Well, maybe after learning some of the basic stuff, I'll continue on English, so it will be much easier to understand everything (after having a little base of knowledge behind).

Originally Posted By: Wjbender
@3run , I can easily see why you say it's easier than lite-c , simple fact is in c++ or c# you have a lot of pre coded libraries and packages and sdks ready and available to you at any given time ,you have an arsenal on your side ,you have a professional development environment and debugger , professional compilers , its world's apart from the difficulties of sed and lite(c) , in lite (c) you would have to do extensive amount of extra coding etc to make that arsenal available for you , you have great user friendly features out of the box like intellisense , you also have a world of samples and help and info available under your finger tips almost instantly ,compared to lite-c which only reaches as far as its user base (I know it doesnt sound like I am fair) but I mean c itself is something barely even used ever today ,well not the kind of c way back and especially not litec .

in those regards ,yes easier than litec .

you don't really need to dig in to opengl ,I am sure the moral was that ,if you were to get into c++ and learned it ,you could easily grab and use something low level like opengl or directx or direct3d or a rendering-engine or even pure c++ and hack up a game without using any game engine ,with the skills you have learned .

but not taking anything away from c# you could also do it on c# , for example there's many easily worked with wrappers and stuff in c# like sharpdx,the upside of c# for such things is small and non complicated wrappers are easily available ,they dont require a complicated project setup and build .

to be honest ,I am a big c++ fan , but I love what c# brings to the table , I have great difficulty with litec because my whole manner of thinking is accustomed to c++ , I also know more of what is ready and available to me in c++ .

I jumped in to c# just a while back , the transition was mostly easy , then theres some differences to also learn and get used to , but from c++ to c# ,the transition is acceptably easy , I don't know how others find c# if they do not come from a c++ background ?
I've already went through about 10 video tutorials (and created a very simple console calculator grin ), and I have to say it's very easy so far.
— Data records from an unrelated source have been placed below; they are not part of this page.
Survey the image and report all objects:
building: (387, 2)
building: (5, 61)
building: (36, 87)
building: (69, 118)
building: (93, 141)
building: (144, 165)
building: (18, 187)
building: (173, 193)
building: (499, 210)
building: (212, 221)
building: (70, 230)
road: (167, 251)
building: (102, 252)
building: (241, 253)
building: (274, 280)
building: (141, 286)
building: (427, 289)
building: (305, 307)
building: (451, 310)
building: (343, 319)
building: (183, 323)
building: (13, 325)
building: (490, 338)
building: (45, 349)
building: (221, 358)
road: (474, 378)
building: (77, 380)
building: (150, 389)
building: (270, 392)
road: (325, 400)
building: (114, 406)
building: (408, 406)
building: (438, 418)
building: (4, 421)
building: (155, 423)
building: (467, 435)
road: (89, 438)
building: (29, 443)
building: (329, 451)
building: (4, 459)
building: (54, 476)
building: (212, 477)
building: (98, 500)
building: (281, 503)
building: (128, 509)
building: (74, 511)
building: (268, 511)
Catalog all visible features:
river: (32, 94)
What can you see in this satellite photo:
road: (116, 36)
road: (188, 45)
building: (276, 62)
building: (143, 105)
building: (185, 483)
I've also fulfilled some small gasps that I had about very basic stuff and all-in-all everything feels great. laugh

Originally Posted By: txesmi
There is a huge programming books repository on GitHub.

https://github.com/vhf/free-programming-...nal-development

Salud!
Thank you very much txesmi! I'll take a look at them, but latter when I'll finish my video tutorials. Salud! laugh

Thank you all for helping me out guys! My best regards!